Annabel got up abruptly. “It was not my father who took me in the summerhouse that night!”
Hal’s hot temper flared. “You need not taunt me! Do you suppose I have not suffered agonies of remorse? Do you think I have not tried by every means in my power to make amends? Devil take it, Annabel! Have I no honour in your eyes?”
“Is it honour then that has brought you here today?”
She strode restlessly away across the grass, moving in a jerky fashion that spoke clearly the agitation of her spirits. In movement and in voice, she resembled more and more the woman of Hal’s remembrance. But her words pricked him.
“It is precisely that! I wronged you, and I have wanted ever since to right you in the eyes of the world.”
Annabel turned on him. “Indeed? And so you have chosen to do so by ensuring that I live with you in sin!”
Hal’s indignation deserted him. This aspect of the matter had not occurred to him. He lifted his fingers and smoothed at his moustache.
It was a characteristic gesture, and a shaft of affectionate memory gave Annabel a sensation as of melting. Just so had he always stood, caressing the short red hairs, whenever he had been disconcerted.
“Well, no one knows that,” he said, recovering. “And once we are truly married—”
“How?” struck in Annabel. “When we are thought to be already married?”
He worked on his moustache for a moment or two in silence. Then he flung up a hand in a hopeless gesture.
“I had not thought of all this. You will think me a fool, I suppose. But the truth is that when I heard of your predicament, I acted instantly upon the knowledge with no thought for the consequences.”
Yes, it had been ever his way, she remembered. Then the substance of his remarks penetrated. “How did you hear of it? Did you go to my father? No, he would not have told you!”
Hal pounced. “Aha, you see! I knew he had thwarted me.”
But Annabel’s gaze was accusing. “How did you know?”
“I set a man to find you. He was here for some days not long since. He discovered not only your whereabouts, but your circumstances too. He thought you were a widow, but I remembered that Lett was your mother’s name, and I knew it wasn’t so. That is why I came.”
But the realisation that Captain Colton had spied upon her was the crowning insult. Her voice shook.
“You took too much upon yourself, sir. You think you have out-jockeyed me, but you are mistaken. A man may be seen to return from the dead, I grant you. But he may equally be seen to be recalled to his regiment! And that, Captain Lett, is precisely what is going to happen.”
With which, she turned on her heel and left him flat, heading for the rear of the little cottage.
Sleep eluded Annabel, despite a deadness of sensation that consumed her body.

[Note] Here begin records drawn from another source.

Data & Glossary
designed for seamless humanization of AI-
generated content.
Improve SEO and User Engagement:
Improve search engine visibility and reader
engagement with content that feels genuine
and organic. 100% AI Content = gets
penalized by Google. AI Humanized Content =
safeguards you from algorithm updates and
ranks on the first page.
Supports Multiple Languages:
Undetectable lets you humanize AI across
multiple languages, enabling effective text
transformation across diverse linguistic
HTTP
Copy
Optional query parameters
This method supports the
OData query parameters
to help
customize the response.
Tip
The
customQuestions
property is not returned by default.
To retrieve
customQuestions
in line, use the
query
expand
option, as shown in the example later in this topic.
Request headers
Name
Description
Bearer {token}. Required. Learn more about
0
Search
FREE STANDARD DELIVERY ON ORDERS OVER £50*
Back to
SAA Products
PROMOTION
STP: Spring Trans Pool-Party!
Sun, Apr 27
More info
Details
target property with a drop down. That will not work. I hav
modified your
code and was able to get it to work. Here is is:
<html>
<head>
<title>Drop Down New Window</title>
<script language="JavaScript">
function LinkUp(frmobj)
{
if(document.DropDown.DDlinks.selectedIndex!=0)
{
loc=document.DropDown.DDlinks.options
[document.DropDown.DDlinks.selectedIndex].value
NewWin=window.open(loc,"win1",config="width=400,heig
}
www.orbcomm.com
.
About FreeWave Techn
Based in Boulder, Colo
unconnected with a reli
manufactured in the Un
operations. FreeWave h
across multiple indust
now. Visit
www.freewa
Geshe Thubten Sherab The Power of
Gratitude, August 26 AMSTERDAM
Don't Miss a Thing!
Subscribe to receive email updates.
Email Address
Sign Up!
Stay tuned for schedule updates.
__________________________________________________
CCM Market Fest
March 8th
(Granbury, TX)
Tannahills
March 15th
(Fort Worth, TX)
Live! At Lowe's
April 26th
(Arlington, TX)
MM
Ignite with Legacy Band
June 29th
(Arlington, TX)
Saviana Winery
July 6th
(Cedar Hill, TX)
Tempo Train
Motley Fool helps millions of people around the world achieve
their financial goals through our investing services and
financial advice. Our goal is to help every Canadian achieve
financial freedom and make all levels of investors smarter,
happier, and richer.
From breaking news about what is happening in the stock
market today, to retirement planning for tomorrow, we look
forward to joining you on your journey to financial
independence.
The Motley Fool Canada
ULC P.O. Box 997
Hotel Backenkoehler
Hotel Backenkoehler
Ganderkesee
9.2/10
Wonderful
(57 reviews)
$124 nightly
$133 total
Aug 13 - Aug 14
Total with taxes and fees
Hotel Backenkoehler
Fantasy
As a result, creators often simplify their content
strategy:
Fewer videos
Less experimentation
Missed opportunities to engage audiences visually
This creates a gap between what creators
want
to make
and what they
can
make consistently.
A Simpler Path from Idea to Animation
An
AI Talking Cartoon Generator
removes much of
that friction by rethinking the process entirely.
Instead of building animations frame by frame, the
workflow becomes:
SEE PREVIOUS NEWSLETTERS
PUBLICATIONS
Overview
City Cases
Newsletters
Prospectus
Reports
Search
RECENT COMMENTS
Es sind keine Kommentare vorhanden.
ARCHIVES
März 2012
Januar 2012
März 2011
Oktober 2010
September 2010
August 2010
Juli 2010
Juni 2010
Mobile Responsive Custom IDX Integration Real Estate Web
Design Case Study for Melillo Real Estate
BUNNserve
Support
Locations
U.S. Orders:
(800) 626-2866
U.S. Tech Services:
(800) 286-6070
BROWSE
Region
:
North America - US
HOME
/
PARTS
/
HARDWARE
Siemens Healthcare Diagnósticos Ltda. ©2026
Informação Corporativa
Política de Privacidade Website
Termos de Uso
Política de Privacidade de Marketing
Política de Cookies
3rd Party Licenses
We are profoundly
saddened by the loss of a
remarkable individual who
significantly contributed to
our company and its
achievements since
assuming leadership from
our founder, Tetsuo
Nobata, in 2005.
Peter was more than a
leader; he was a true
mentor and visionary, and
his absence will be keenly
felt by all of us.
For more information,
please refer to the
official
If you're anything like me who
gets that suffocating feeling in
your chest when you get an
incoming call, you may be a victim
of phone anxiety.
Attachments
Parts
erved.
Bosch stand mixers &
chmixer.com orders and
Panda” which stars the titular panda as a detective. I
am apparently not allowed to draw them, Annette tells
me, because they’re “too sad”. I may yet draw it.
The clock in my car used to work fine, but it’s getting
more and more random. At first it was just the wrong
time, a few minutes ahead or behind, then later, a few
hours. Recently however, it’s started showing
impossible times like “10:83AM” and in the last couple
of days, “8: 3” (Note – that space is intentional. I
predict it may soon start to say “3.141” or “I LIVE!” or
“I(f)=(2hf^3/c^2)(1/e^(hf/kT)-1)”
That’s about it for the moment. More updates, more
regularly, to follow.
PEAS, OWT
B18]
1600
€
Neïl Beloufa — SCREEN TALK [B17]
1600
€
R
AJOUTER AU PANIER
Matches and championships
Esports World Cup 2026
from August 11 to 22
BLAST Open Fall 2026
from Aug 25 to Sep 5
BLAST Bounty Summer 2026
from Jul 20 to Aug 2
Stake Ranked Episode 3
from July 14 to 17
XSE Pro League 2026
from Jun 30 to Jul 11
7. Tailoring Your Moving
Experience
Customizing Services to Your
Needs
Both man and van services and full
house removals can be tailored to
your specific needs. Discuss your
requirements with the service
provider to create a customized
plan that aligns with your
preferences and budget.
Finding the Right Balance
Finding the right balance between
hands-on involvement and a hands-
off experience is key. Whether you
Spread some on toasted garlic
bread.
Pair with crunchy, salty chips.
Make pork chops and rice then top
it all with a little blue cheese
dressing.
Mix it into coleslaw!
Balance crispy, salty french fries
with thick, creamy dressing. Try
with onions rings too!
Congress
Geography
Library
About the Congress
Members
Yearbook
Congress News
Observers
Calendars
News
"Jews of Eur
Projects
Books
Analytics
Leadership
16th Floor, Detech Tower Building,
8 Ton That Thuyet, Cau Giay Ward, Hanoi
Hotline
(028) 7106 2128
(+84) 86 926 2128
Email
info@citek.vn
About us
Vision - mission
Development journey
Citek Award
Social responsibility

It had been a fatiguing day. When she had escaped from Hal, she had found herself so plagued by conflicting emotions that she had run past Janet and her daughter in the kitchen, startling them both, and had fled upstairs to indulge in a hearty bout of weeping.
This had proved so efficacious that she had been able at length to descend again, determined to present Captain Colton with a list of distinct rulings by which he might remain for a short time in his usurped status. In this she had been immediately balked on discovering from Janet that Hal had departed with Mr Hartwell, who had apparently waited for him.
“Gone? He has gone—and without a word said?”
“He’ll be back, he said,” the maid had responded, adding in the curt way habitual to her, “It’s him, isn’t it?”
Annabel had sighed out the abrupt sensation of renewed shock that had attacked her, and had plonked down on the sofa. Rebecca had promptly climbed into her lap, and Annabel had received her automatically, her eyes on Janet’s thin-lipped disapproval.
“He’s calling himself Captain Lett.”
Janet had snorted. “And where are we to put him, ma’am, if I may make so bold?”
Annabel had flushed. “You need not set your imagination to work, Janet! You had best make up the truckle bed in the back room.”
The maid had sniffed. “If I can set aside the bits and bobs of your sewing tackle.”
This had been speedily dealt with. “Put them in my room for the time being.”